Aloha Wanderwell from Winnipeg in Canada has been described as a female Indiana Jones. The teenage adventurer toured the world aged 16 after answering an ad for a driver in a French newspaper. She went on to travel 380,000 miles over the course of the 1920s and became a global celebrity.
Nowadays, backpacking around the world has almost become a rite of passage for a certain breed of teenager.
But back in the day, the spectacle of a 16-year-old girl touring the globe was enough to turn her into a worldwide celebrity.
Aloha Wanderwell from Winnipeg in Canada has been described as a female Indiana Jones after becoming the first woman to drive around the globe, visiting 43 countries in a Ford Model-T in her teens.
She went on to travel 380,000 miles over the course of the 1920s, visiting a total of 80 countries.
During her travels, she made some of the earliest films of the Bororo people of Brazil, became the first woman to fly the country’s Mato Grosso state and filmed the first flight around the world.
Wanderwell, who was born as Idris Galcia Hall, first got a taste for travel as a child when she began reading her British Army reservist father’s collection of boy’s adventure books.
In 1922, at the age of 16 and now living in France with her mother and sister following the death of her father in the First World War, she answered a newspaper advert asking for, ‘Brains, Beauty & Breeches – World Tour Offer For Lucky Young Woman… Wanted to join an expedition!’
The advert had been placed in the Riviera edition of the Paris Herald by a man called Captain Walter Wanderwell (real name Valerian Johannes Piecynski), an adventurer, inventor and former sailor who was looking for a French-speaking secretary and driver on his expedition to promote world peace.
The captain met Idris in Paris and was so impressed with her sense of adventure that he immediately gave her the stage name ‘Aloha Wanderwell’ and signed her up.
The pair embarked on a decade-long trip around the globe just a few weeks later and Aloha quickly became the star of the show.
In their first adventure, the duo visited 43 countries on four continents, including the battlefields of France, post-war Germany, Egypt, Palestine, India, East Africa, Indo-China and Siberia, where she was given the title of 'Honorary Colonel' by the Red Army.
On a subsequent tour of the US, Aloha and the captain got married and they went on to have two children, Nile and Valri, but the new arrivals didn’t dull their sense of adventure.
They released a documentary about their first world tour that made them famous across the western world.
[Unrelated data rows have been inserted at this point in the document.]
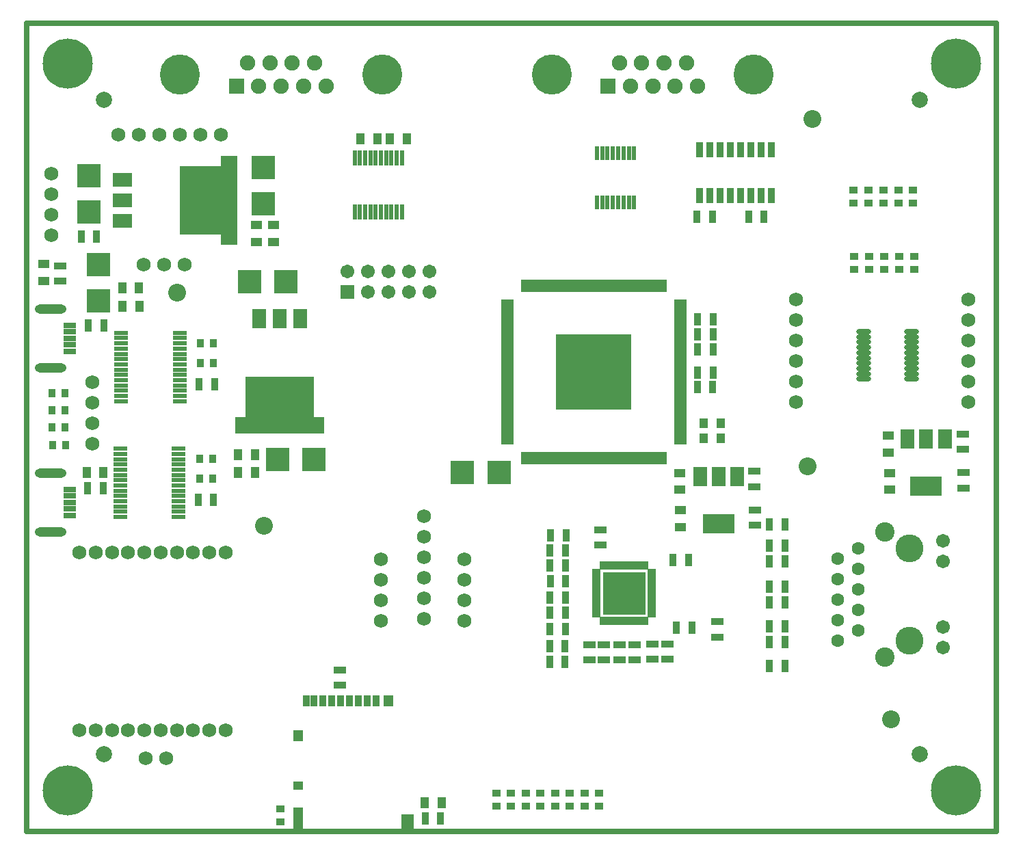
<source format=gts>
G04*
G04 #@! TF.GenerationSoftware,Altium Limited,Altium Designer,18.1.7 (191)*
G04*
G04 Layer_Color=8388736*
%FSLAX24Y24*%
%MOIN*%
G70*
G01*
G75*
%ADD25C,0.0250*%
%ADD60R,0.0631X0.0277*%
%ADD61R,0.1182X0.1182*%
%ADD62R,0.0395X0.0356*%
%ADD63R,0.0434X0.0552*%
%ADD64R,0.0356X0.0592*%
%ADD65R,0.0240X0.0705*%
%ADD66R,0.0320X0.0730*%
%ADD67O,0.0718X0.0246*%
%ADD68R,0.0434X0.0474*%
%ADD69R,0.0592X0.0356*%
%ADD70R,0.0592X0.0828*%
%ADD71R,0.0474X0.1182*%
%ADD72R,0.0474X0.0552*%
%ADD73R,0.0356X0.0552*%
%ADD74R,0.0474X0.0395*%
%ADD75R,0.1182X0.1182*%
%ADD76R,0.0552X0.0434*%
%ADD77R,0.0356X0.0395*%
%ADD78R,0.0671X0.0237*%
%ADD79R,0.0198X0.0631*%
%ADD80R,0.0631X0.0198*%
%ADD81R,0.3655X0.3655*%
%ADD82R,0.0249X0.0722*%
%ADD83R,0.2088X0.2088*%
%ADD84R,0.0190X0.0399*%
%ADD85R,0.0399X0.0190*%
%ADD86R,0.3360X0.2080*%
%ADD87R,0.0680X0.0930*%
%ADD88R,0.4330X0.0830*%
%ADD89R,0.0830X0.4330*%
%ADD90R,0.0930X0.0680*%
%ADD91R,0.2080X0.3360*%
%ADD92R,0.1576X0.0926*%
%ADD93R,0.0671X0.0926*%
%ADD94C,0.0787*%
%ADD95C,0.0680*%
%ADD96C,0.0867*%
%ADD97O,0.1537X0.0434*%
%ADD98C,0.0749*%
%ADD99R,0.0749X0.0749*%
%ADD100C,0.1954*%
%ADD101R,0.0671X0.0671*%
%ADD102C,0.0671*%
%ADD103C,0.2442*%
%ADD104C,0.0946*%
%ADD105C,0.1360*%
%ADD106C,0.0631*%
%ADD107C,0.0360*%
%ADD108C,0.0580*%
D25*
X-24Y-25D02*
X47219D01*
Y39367D01*
X-24D02*
X47219D01*
X-24D02*
X-24Y-25D01*
D60*
X2070Y16630D02*
D03*
Y16315D02*
D03*
Y16000D02*
D03*
Y15685D02*
D03*
Y15370D02*
D03*
X2070Y23370D02*
D03*
Y23685D02*
D03*
Y24000D02*
D03*
Y24315D02*
D03*
Y24630D02*
D03*
D61*
X2990Y30168D02*
D03*
Y31940D02*
D03*
X3457Y27593D02*
D03*
Y25822D02*
D03*
X11500Y32332D02*
D03*
Y30560D02*
D03*
D62*
X12340Y1044D02*
D03*
Y414D02*
D03*
X43230Y28000D02*
D03*
Y27370D02*
D03*
X42496Y28000D02*
D03*
Y27370D02*
D03*
X41762Y28000D02*
D03*
Y27370D02*
D03*
X41028Y28000D02*
D03*
Y27370D02*
D03*
X40294Y28000D02*
D03*
Y27370D02*
D03*
X43178Y31227D02*
D03*
Y30597D02*
D03*
X42448Y31227D02*
D03*
Y30597D02*
D03*
X41719Y31227D02*
D03*
Y30597D02*
D03*
X40989Y31227D02*
D03*
Y30597D02*
D03*
X40261Y31227D02*
D03*
Y30597D02*
D03*
X26444Y1833D02*
D03*
Y1203D02*
D03*
X27161Y1833D02*
D03*
Y1203D02*
D03*
X27877Y1833D02*
D03*
Y1203D02*
D03*
X25011Y1833D02*
D03*
Y1203D02*
D03*
X25728Y1833D02*
D03*
Y1203D02*
D03*
X22861Y1833D02*
D03*
Y1203D02*
D03*
X23578Y1833D02*
D03*
Y1203D02*
D03*
X24294Y1833D02*
D03*
Y1203D02*
D03*
D63*
X20194Y1351D02*
D03*
X19368D02*
D03*
X2882Y17472D02*
D03*
X3709D02*
D03*
X5440Y26443D02*
D03*
X4614D02*
D03*
X5460Y25573D02*
D03*
X4634D02*
D03*
X10272Y18337D02*
D03*
X11099D02*
D03*
X10264Y17452D02*
D03*
X11091D02*
D03*
X17673Y33734D02*
D03*
X18500D02*
D03*
X16230Y33739D02*
D03*
X17057D02*
D03*
D64*
X19382Y605D02*
D03*
X20130D02*
D03*
X35895Y29935D02*
D03*
X35147D02*
D03*
X32635Y29937D02*
D03*
X33383D02*
D03*
X2632Y28960D02*
D03*
X3380D02*
D03*
X26206Y8223D02*
D03*
X25458D02*
D03*
X32385Y9890D02*
D03*
X31637D02*
D03*
X32220Y13205D02*
D03*
X31472D02*
D03*
X26251Y14408D02*
D03*
X25503D02*
D03*
X8372Y21766D02*
D03*
X9120D02*
D03*
X33407Y21614D02*
D03*
X32659D02*
D03*
X33416Y22328D02*
D03*
X32668D02*
D03*
X33417Y23458D02*
D03*
X32668D02*
D03*
X33416Y24178D02*
D03*
X32668D02*
D03*
X33422Y24918D02*
D03*
X32674D02*
D03*
X25448Y8983D02*
D03*
X26196D02*
D03*
X26221Y9839D02*
D03*
X25473D02*
D03*
X25477Y10620D02*
D03*
X26225D02*
D03*
X25467Y11360D02*
D03*
X26215D02*
D03*
X25486Y12175D02*
D03*
X26234D02*
D03*
X25476Y12923D02*
D03*
X26224D02*
D03*
X25476Y13673D02*
D03*
X26224D02*
D03*
X36180Y8028D02*
D03*
X36928D02*
D03*
X36180Y9204D02*
D03*
X36928D02*
D03*
X36180Y9947D02*
D03*
X36928D02*
D03*
X36180Y11140D02*
D03*
X36928D02*
D03*
X36180Y11883D02*
D03*
X36928D02*
D03*
X36180Y13135D02*
D03*
X36928D02*
D03*
X36180Y13878D02*
D03*
X36928D02*
D03*
X36180Y14938D02*
D03*
X36928D02*
D03*
X2966Y24631D02*
D03*
X3714D02*
D03*
X2939Y16702D02*
D03*
X3687D02*
D03*
X9068Y16117D02*
D03*
X8320D02*
D03*
D65*
X27754Y33033D02*
D03*
X28014D02*
D03*
X28274D02*
D03*
X28534D02*
D03*
X28794D02*
D03*
X29054D02*
D03*
X29314D02*
D03*
X29574D02*
D03*
Y30638D02*
D03*
X29314D02*
D03*
X29054D02*
D03*
X28794D02*
D03*
X28534D02*
D03*
X28274D02*
D03*
X28014D02*
D03*
X27754D02*
D03*
D66*
X32756Y30953D02*
D03*
X33256D02*
D03*
X33756D02*
D03*
X34256D02*
D03*
X34756D02*
D03*
X35256D02*
D03*
X35756D02*
D03*
X36256D02*
D03*
Y33183D02*
D03*
X35756D02*
D03*
X35256D02*
D03*
X34756D02*
D03*
X34256D02*
D03*
X33756D02*
D03*
X33256D02*
D03*
X32756D02*
D03*
D67*
X40766Y24322D02*
D03*
Y24066D02*
D03*
Y23810D02*
D03*
Y23554D02*
D03*
Y23298D02*
D03*
Y23042D02*
D03*
Y22786D02*
D03*
Y22530D02*
D03*
Y22274D02*
D03*
Y22018D02*
D03*
X43089Y24322D02*
D03*
Y24066D02*
D03*
Y23810D02*
D03*
Y23554D02*
D03*
Y23298D02*
D03*
Y23042D02*
D03*
Y22786D02*
D03*
Y22530D02*
D03*
Y22274D02*
D03*
Y22018D02*
D03*
D68*
X33786Y19868D02*
D03*
Y19120D02*
D03*
X32960Y19868D02*
D03*
Y19120D02*
D03*
D69*
X15236Y7081D02*
D03*
Y7829D02*
D03*
X33617Y9430D02*
D03*
Y10178D02*
D03*
X30471Y8356D02*
D03*
Y9104D02*
D03*
X28111Y8316D02*
D03*
Y9064D02*
D03*
X27381Y8316D02*
D03*
Y9064D02*
D03*
X29581Y8310D02*
D03*
Y9058D02*
D03*
X28851Y9064D02*
D03*
Y8316D02*
D03*
X27937Y14665D02*
D03*
Y13917D02*
D03*
X31211Y9094D02*
D03*
Y8346D02*
D03*
X45628Y16704D02*
D03*
Y17452D02*
D03*
X45608Y18594D02*
D03*
Y19342D02*
D03*
X1594Y27528D02*
D03*
Y26780D02*
D03*
X35431Y16769D02*
D03*
Y17517D02*
D03*
X35451Y14879D02*
D03*
Y15627D02*
D03*
D70*
X18524Y376D02*
D03*
D71*
X13209Y554D02*
D03*
D72*
X17598Y6321D02*
D03*
X13209Y4628D02*
D03*
D73*
X13583Y6321D02*
D03*
X16555D02*
D03*
X16122Y6321D02*
D03*
X15689Y6321D02*
D03*
X13957Y6321D02*
D03*
X14390Y6321D02*
D03*
X14823Y6321D02*
D03*
X15256Y6321D02*
D03*
X16988Y6321D02*
D03*
D74*
X13209Y2187D02*
D03*
D75*
X21213Y17447D02*
D03*
X22984D02*
D03*
X10835Y26758D02*
D03*
X12607D02*
D03*
X12204Y18077D02*
D03*
X13975D02*
D03*
D76*
X41978Y18435D02*
D03*
Y19262D02*
D03*
X42018Y16615D02*
D03*
Y17442D02*
D03*
X796Y26799D02*
D03*
Y27626D02*
D03*
X31841Y14789D02*
D03*
Y15616D02*
D03*
X31801Y16609D02*
D03*
Y17436D02*
D03*
X11150Y28693D02*
D03*
Y29520D02*
D03*
X11990Y28687D02*
D03*
Y29513D02*
D03*
D77*
X9075Y23768D02*
D03*
X8445D02*
D03*
X9074Y22801D02*
D03*
X8444D02*
D03*
X1861Y18806D02*
D03*
X1231D02*
D03*
X1836Y19661D02*
D03*
X1206D02*
D03*
X1840Y20496D02*
D03*
X1211D02*
D03*
X1840Y21315D02*
D03*
X1211D02*
D03*
X8392Y17152D02*
D03*
X9022D02*
D03*
X8393Y18119D02*
D03*
X9023D02*
D03*
D78*
X4569Y24264D02*
D03*
Y24009D02*
D03*
Y23753D02*
D03*
Y23497D02*
D03*
Y23241D02*
D03*
Y22985D02*
D03*
Y22729D02*
D03*
Y22473D02*
D03*
Y22217D02*
D03*
Y21961D02*
D03*
Y21705D02*
D03*
Y21449D02*
D03*
Y21194D02*
D03*
Y20938D02*
D03*
X7424D02*
D03*
Y21194D02*
D03*
Y21449D02*
D03*
Y21705D02*
D03*
Y21961D02*
D03*
Y22217D02*
D03*
Y22473D02*
D03*
Y22729D02*
D03*
Y22985D02*
D03*
Y23241D02*
D03*
Y23497D02*
D03*
Y23753D02*
D03*
Y24009D02*
D03*
Y24264D02*
D03*
X7372Y18616D02*
D03*
Y18360D02*
D03*
Y18104D02*
D03*
Y17848D02*
D03*
Y17592D02*
D03*
Y17336D02*
D03*
Y17080D02*
D03*
Y16824D02*
D03*
Y16568D02*
D03*
Y16312D02*
D03*
Y16057D02*
D03*
Y15801D02*
D03*
Y15545D02*
D03*
Y15289D02*
D03*
X4517D02*
D03*
Y15545D02*
D03*
Y15801D02*
D03*
Y16057D02*
D03*
Y16312D02*
D03*
Y16568D02*
D03*
Y16824D02*
D03*
Y17080D02*
D03*
Y17336D02*
D03*
Y17592D02*
D03*
Y17848D02*
D03*
Y18104D02*
D03*
Y18360D02*
D03*
Y18616D02*
D03*
D79*
X31053Y26570D02*
D03*
X30856D02*
D03*
X30659D02*
D03*
X30462D02*
D03*
X30265D02*
D03*
X30069D02*
D03*
X29872D02*
D03*
X29675D02*
D03*
X29478D02*
D03*
X29281D02*
D03*
X29084D02*
D03*
X28887D02*
D03*
X28691D02*
D03*
X28494D02*
D03*
X28297D02*
D03*
X28100D02*
D03*
X27903D02*
D03*
X27706D02*
D03*
X27510D02*
D03*
X27313D02*
D03*
X27116D02*
D03*
X26919D02*
D03*
X26722D02*
D03*
X26525D02*
D03*
X26328D02*
D03*
X26132D02*
D03*
X25935D02*
D03*
X25738D02*
D03*
X25541D02*
D03*
X25344D02*
D03*
X25147D02*
D03*
X24950D02*
D03*
X24754D02*
D03*
X24557D02*
D03*
X24360D02*
D03*
X24163D02*
D03*
Y18145D02*
D03*
X24360D02*
D03*
X24557D02*
D03*
X24754D02*
D03*
X24950D02*
D03*
X25147D02*
D03*
X25344D02*
D03*
X25541D02*
D03*
X25738D02*
D03*
X25935D02*
D03*
X26132D02*
D03*
X26328D02*
D03*
X26525D02*
D03*
X26722D02*
D03*
X26919D02*
D03*
X27116D02*
D03*
X27313D02*
D03*
X27510D02*
D03*
X27706D02*
D03*
X27903D02*
D03*
X28100D02*
D03*
X28297D02*
D03*
X28494D02*
D03*
X28691D02*
D03*
X28887D02*
D03*
X29084D02*
D03*
X29281D02*
D03*
X29478D02*
D03*
X29675D02*
D03*
X29872D02*
D03*
X30069D02*
D03*
X30265D02*
D03*
X30462D02*
D03*
X30659D02*
D03*
X30856D02*
D03*
X31053D02*
D03*
D80*
X23395Y25803D02*
D03*
Y25606D02*
D03*
Y25409D02*
D03*
Y25212D02*
D03*
Y25015D02*
D03*
Y24818D02*
D03*
Y24622D02*
D03*
Y24425D02*
D03*
Y24228D02*
D03*
Y24031D02*
D03*
Y23834D02*
D03*
Y23637D02*
D03*
Y23441D02*
D03*
Y23244D02*
D03*
Y23047D02*
D03*
Y22850D02*
D03*
Y22653D02*
D03*
Y22456D02*
D03*
Y22259D02*
D03*
Y22063D02*
D03*
Y21866D02*
D03*
Y21669D02*
D03*
Y21472D02*
D03*
Y21275D02*
D03*
Y21078D02*
D03*
Y20881D02*
D03*
Y20685D02*
D03*
Y20488D02*
D03*
Y20291D02*
D03*
Y20094D02*
D03*
Y19897D02*
D03*
Y19700D02*
D03*
Y19504D02*
D03*
Y19307D02*
D03*
Y19110D02*
D03*
Y18913D02*
D03*
X31821D02*
D03*
Y19110D02*
D03*
Y19307D02*
D03*
Y19504D02*
D03*
Y19700D02*
D03*
Y19897D02*
D03*
Y20094D02*
D03*
Y20291D02*
D03*
Y20488D02*
D03*
Y20685D02*
D03*
Y20881D02*
D03*
Y21078D02*
D03*
Y21275D02*
D03*
Y21472D02*
D03*
Y21669D02*
D03*
Y21866D02*
D03*
Y22063D02*
D03*
Y22259D02*
D03*
Y22456D02*
D03*
Y22653D02*
D03*
Y22850D02*
D03*
Y23047D02*
D03*
Y23244D02*
D03*
Y23441D02*
D03*
Y23637D02*
D03*
Y23834D02*
D03*
Y24031D02*
D03*
Y24228D02*
D03*
Y24425D02*
D03*
Y24622D02*
D03*
Y24818D02*
D03*
Y25015D02*
D03*
Y25212D02*
D03*
Y25409D02*
D03*
Y25606D02*
D03*
Y25803D02*
D03*
D81*
X27608Y22358D02*
D03*
D82*
X18250Y30150D02*
D03*
X17994D02*
D03*
X17739D02*
D03*
X17483D02*
D03*
X17227D02*
D03*
X16971D02*
D03*
X16715D02*
D03*
X16459D02*
D03*
X16203D02*
D03*
X15947D02*
D03*
X15947Y32783D02*
D03*
X16203D02*
D03*
X16459D02*
D03*
X16715D02*
D03*
X16971D02*
D03*
X17227D02*
D03*
X17483D02*
D03*
X17739D02*
D03*
X17994D02*
D03*
X18250D02*
D03*
D83*
X29081Y11570D02*
D03*
D84*
X30163Y10212D02*
D03*
X29967D02*
D03*
X29770D02*
D03*
X29573D02*
D03*
X29376D02*
D03*
X29179D02*
D03*
X28982D02*
D03*
X28785D02*
D03*
X28589D02*
D03*
X28392D02*
D03*
X28195D02*
D03*
X27998D02*
D03*
Y12928D02*
D03*
X28195D02*
D03*
X28392D02*
D03*
X28589D02*
D03*
X28785D02*
D03*
X28982D02*
D03*
X29179D02*
D03*
X29376D02*
D03*
X29573D02*
D03*
X29770D02*
D03*
X29967D02*
D03*
X30163D02*
D03*
D85*
X27722Y10487D02*
D03*
Y10684D02*
D03*
Y10881D02*
D03*
Y11078D02*
D03*
Y11275D02*
D03*
Y11472D02*
D03*
Y11669D02*
D03*
Y11865D02*
D03*
Y12062D02*
D03*
Y12259D02*
D03*
Y12456D02*
D03*
Y12653D02*
D03*
X30439D02*
D03*
Y12456D02*
D03*
Y12259D02*
D03*
Y12062D02*
D03*
Y11865D02*
D03*
Y11669D02*
D03*
Y11472D02*
D03*
Y11275D02*
D03*
Y11078D02*
D03*
Y10881D02*
D03*
Y10684D02*
D03*
Y10487D02*
D03*
D86*
X12295Y21097D02*
D03*
D87*
X11295Y24947D02*
D03*
X12295D02*
D03*
X13295D02*
D03*
D88*
X12295Y19747D02*
D03*
D89*
X9820Y30720D02*
D03*
D90*
X4620Y31720D02*
D03*
Y30720D02*
D03*
Y29720D02*
D03*
D91*
X8470Y30720D02*
D03*
D92*
X43808Y16797D02*
D03*
X33701Y14971D02*
D03*
D93*
X42903Y19100D02*
D03*
X43808D02*
D03*
X44714D02*
D03*
X34607Y17274D02*
D03*
X33701D02*
D03*
X32796D02*
D03*
D94*
X43504Y3740D02*
D03*
Y35630D02*
D03*
X3740Y3740D02*
D03*
Y35630D02*
D03*
D95*
X37450Y25902D02*
D03*
Y24902D02*
D03*
Y23902D02*
D03*
Y22902D02*
D03*
Y21902D02*
D03*
Y20902D02*
D03*
X3173Y18871D02*
D03*
Y19871D02*
D03*
Y20871D02*
D03*
Y21871D02*
D03*
X45868Y25902D02*
D03*
Y24902D02*
D03*
Y23902D02*
D03*
Y22902D02*
D03*
Y21902D02*
D03*
Y20902D02*
D03*
X4435Y33942D02*
D03*
X5435D02*
D03*
X6435D02*
D03*
X7435D02*
D03*
X8435D02*
D03*
X9435D02*
D03*
X1180Y29030D02*
D03*
Y30030D02*
D03*
Y31030D02*
D03*
Y32030D02*
D03*
X21285Y13214D02*
D03*
Y12214D02*
D03*
Y11214D02*
D03*
Y10214D02*
D03*
X5748Y3532D02*
D03*
X6748D02*
D03*
X19317Y15314D02*
D03*
Y14314D02*
D03*
Y13314D02*
D03*
Y12314D02*
D03*
Y11314D02*
D03*
Y10314D02*
D03*
X17241Y10214D02*
D03*
Y11214D02*
D03*
Y12214D02*
D03*
Y13214D02*
D03*
X6650Y27602D02*
D03*
X5650D02*
D03*
X7650D02*
D03*
X2543Y4902D02*
D03*
X3333D02*
D03*
X4123D02*
D03*
X4913D02*
D03*
X5703D02*
D03*
X6493D02*
D03*
X7283D02*
D03*
X8073D02*
D03*
X8863D02*
D03*
X9653D02*
D03*
Y13562D02*
D03*
X8863D02*
D03*
X8073D02*
D03*
X7283D02*
D03*
X6493D02*
D03*
X5703D02*
D03*
X4913D02*
D03*
X4123D02*
D03*
X3333D02*
D03*
X2543D02*
D03*
D96*
X38025Y17748D02*
D03*
X11531Y14854D02*
D03*
X42107Y5428D02*
D03*
X38261Y34677D02*
D03*
X7312Y26228D02*
D03*
D97*
X1125Y14563D02*
D03*
Y17437D02*
D03*
X1125Y25437D02*
D03*
Y22563D02*
D03*
D98*
X32667Y36307D02*
D03*
X32122Y37425D02*
D03*
X31577Y36307D02*
D03*
X31031Y37425D02*
D03*
X30486Y36307D02*
D03*
X29941Y37425D02*
D03*
X29396Y36307D02*
D03*
X28850Y37425D02*
D03*
X14547Y36307D02*
D03*
X14002Y37425D02*
D03*
X13456Y36307D02*
D03*
X12911Y37425D02*
D03*
X12366Y36307D02*
D03*
X11820Y37425D02*
D03*
X11275Y36307D02*
D03*
X10730Y37425D02*
D03*
D99*
X28305Y36307D02*
D03*
X10185D02*
D03*
D100*
X25567Y36866D02*
D03*
X35406D02*
D03*
X7446D02*
D03*
X17285D02*
D03*
D101*
X15611Y26243D02*
D03*
D102*
Y27243D02*
D03*
X16611Y26243D02*
D03*
Y27243D02*
D03*
X17611Y26243D02*
D03*
Y27243D02*
D03*
X18611Y26243D02*
D03*
Y27243D02*
D03*
X19611Y26243D02*
D03*
Y27243D02*
D03*
X44620Y14132D02*
D03*
Y13132D02*
D03*
Y9911D02*
D03*
Y8911D02*
D03*
D103*
X45276Y37402D02*
D03*
X1969D02*
D03*
Y1969D02*
D03*
X45276D02*
D03*
D104*
X41788Y8473D02*
D03*
Y14571D02*
D03*
D105*
X42989Y9272D02*
D03*
Y13772D02*
D03*
D106*
X40489D02*
D03*
Y12772D02*
D03*
Y11772D02*
D03*
Y10772D02*
D03*
Y9772D02*
D03*
X39488Y13272D02*
D03*
Y12272D02*
D03*
Y11272D02*
D03*
Y10272D02*
D03*
Y9272D02*
D03*
D107*
X29124Y23874D02*
D03*
Y23007D02*
D03*
Y22141D02*
D03*
Y21275D02*
D03*
Y20842D02*
D03*
X28691Y23874D02*
D03*
Y23441D02*
D03*
Y23007D02*
D03*
Y22574D02*
D03*
Y22141D02*
D03*
Y21708D02*
D03*
Y21275D02*
D03*
Y20842D02*
D03*
X28258Y23874D02*
D03*
Y23441D02*
D03*
Y23007D02*
D03*
Y22574D02*
D03*
Y22141D02*
D03*
Y21708D02*
D03*
Y21275D02*
D03*
Y20842D02*
D03*
X27824Y23874D02*
D03*
Y23441D02*
D03*
Y23007D02*
D03*
Y22574D02*
D03*
Y22141D02*
D03*
Y21708D02*
D03*
Y21275D02*
D03*
Y20842D02*
D03*
X27391Y23874D02*
D03*
Y23441D02*
D03*
Y23007D02*
D03*
Y22574D02*
D03*
Y22141D02*
D03*
Y21708D02*
D03*
Y21275D02*
D03*
Y20842D02*
D03*
X26958Y23874D02*
D03*
Y23441D02*
D03*
Y23007D02*
D03*
Y22574D02*
D03*
Y22141D02*
D03*
Y21708D02*
D03*
Y21275D02*
D03*
Y20842D02*
D03*
X26525Y23874D02*
D03*
Y23441D02*
D03*
Y23007D02*
D03*
Y22574D02*
D03*
Y22141D02*
D03*
Y21708D02*
D03*
Y21275D02*
D03*
Y20842D02*
D03*
X26092Y23874D02*
D03*
Y23441D02*
D03*
Y23007D02*
D03*
Y22574D02*
D03*
Y22141D02*
D03*
Y21708D02*
D03*
Y21275D02*
D03*
Y20842D02*
D03*
X29124Y21708D02*
D03*
Y22574D02*
D03*
Y23441D02*
D03*
D108*
X11195Y20247D02*
D03*
X13445D02*
D03*
X12345D02*
D03*
X12945Y21247D02*
D03*
X11795D02*
D03*
X8320Y30220D02*
D03*
Y31370D02*
D03*
X9320Y30770D02*
D03*
Y31870D02*
D03*
Y29620D02*
D03*
M02*

</source>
They then followed this up with a second tour, which incorporated the Amazon jungles of Brazil, where their plane crashed.
After the crash, Aloha befriended the local Bororos tribes and made her second documentary called Flight to the Stone Age Bororos.
Unfortunately, Captain Wanderwell was murdered in 1932 in California, but Aloha continued her travels.
After marrying the cameraman for the next stages of her adventures, Walter Baker, in the early 1930s, she went on tour the world with him for much of her life, making films and writing about her experiences - and the results are displayed in museums across the world.
She passed away in California in 1996 at the age of 90.